Exercise instructions.
Reproduce word for word the portion of the sonnet passage that begins with the words containing "Why didst thou" and ends with "their rotten smoke?".

Document segment.
================================

Why didst thou promise such a beauteous day,
And make me travel forth without my cloak,
To let base clouds o’ertake me in my way,
Hiding thy bravery in their rotten smoke?
‘Tis not enough that through the cloud thou break,
To dry the rain on my storm-beaten face,
For no man well of such a salve can speak
That heals the wound and cures not the disgrace:
Nor can thy shame give physic to my grief;
Though thou repent, yet I have still the loss:
The offender’s sorrow lends but weak relief
To him that bears the strong offence’s cross.
Ah! but those tears are pearl which thy love sheds,
And they are rich and ransom all ill deeds.
This is linked closely to the previous sonnet in thought and language. The offence referred to may be a neglect or denial by the youth of any attachment to his friend, despite having given him assurances that he was committed to enduring love. Hence the beauteous day which was promised, encouraging the poet to cast away the cloak of defensive secrecy. A denial of friendship appears to call forth the language of the Gospels through association of the experience with Peter’s denial of Christ. This was followed by Peter’s repentance and sorrow, and indeed tears, as here. Matt.26. 31-4, 74-5. Mark 14.30, Luke 22.61-2.

================================

Data entries
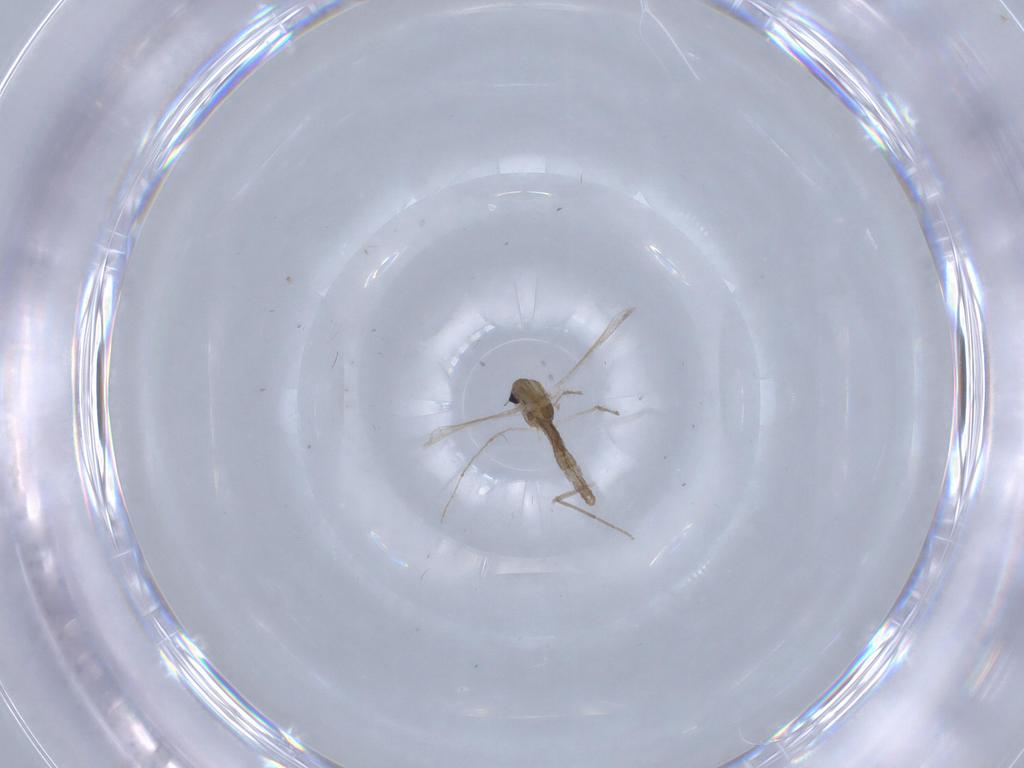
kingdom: Animalia
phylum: Arthropoda
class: Insecta
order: Diptera
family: Chironomidae
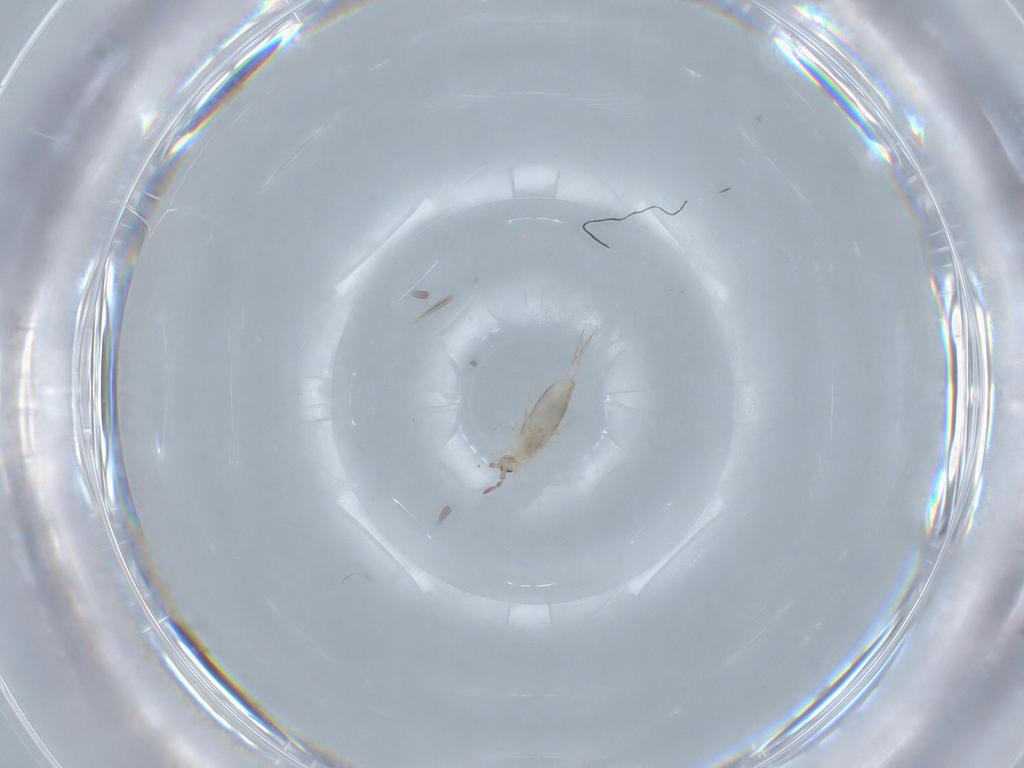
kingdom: Animalia
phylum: Arthropoda
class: Collembola
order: Entomobryomorpha
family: Entomobryidae
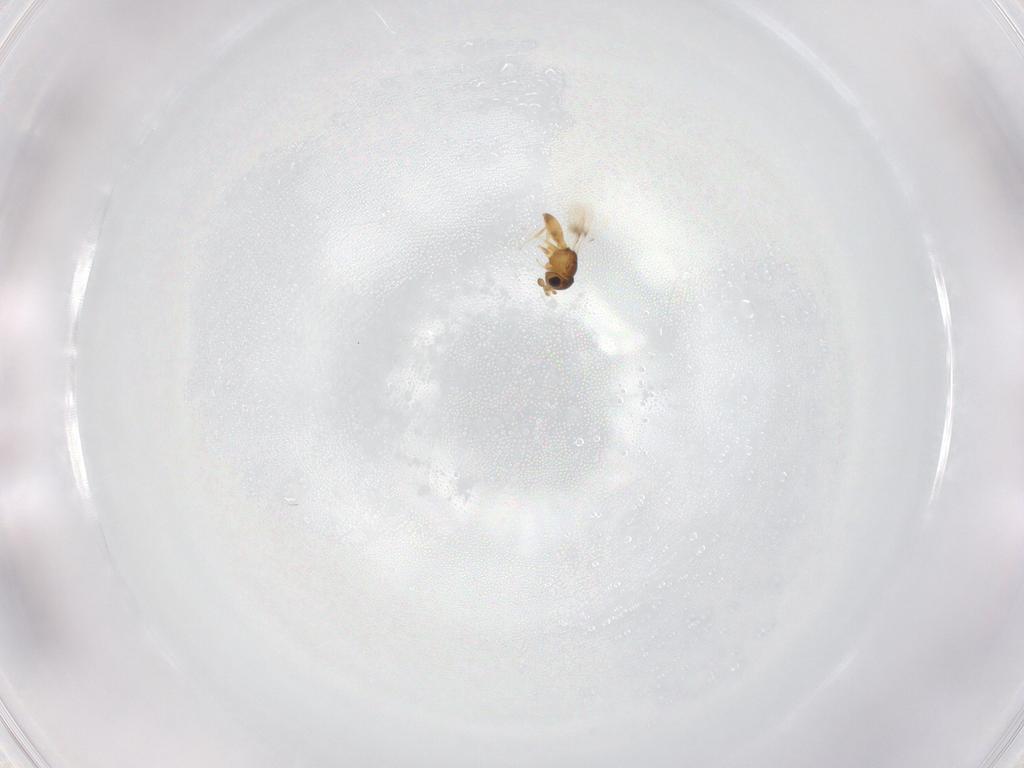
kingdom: Animalia
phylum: Arthropoda
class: Insecta
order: Hymenoptera
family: Scelionidae
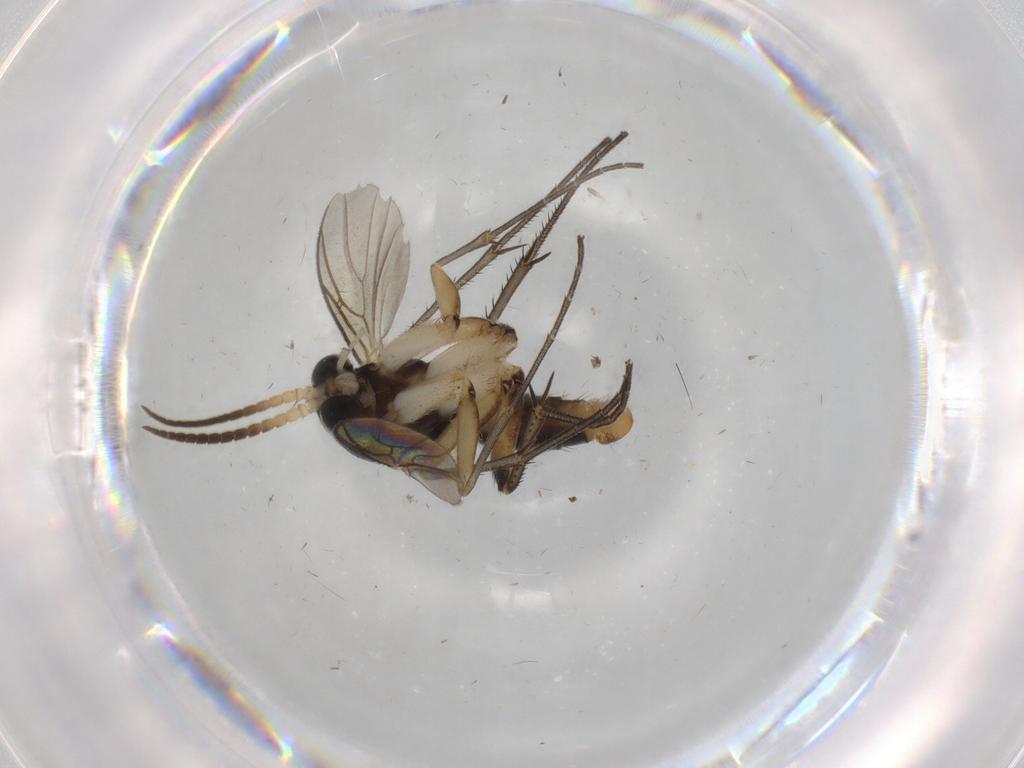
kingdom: Animalia
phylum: Arthropoda
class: Insecta
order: Diptera
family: Mycetophilidae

================================

Problem solution.
Why didst thou promise such a beauteous day,
And make me travel forth without my cloak,
To let base clouds o’ertake me in my way,
Hiding thy bravery in their rotten smoke?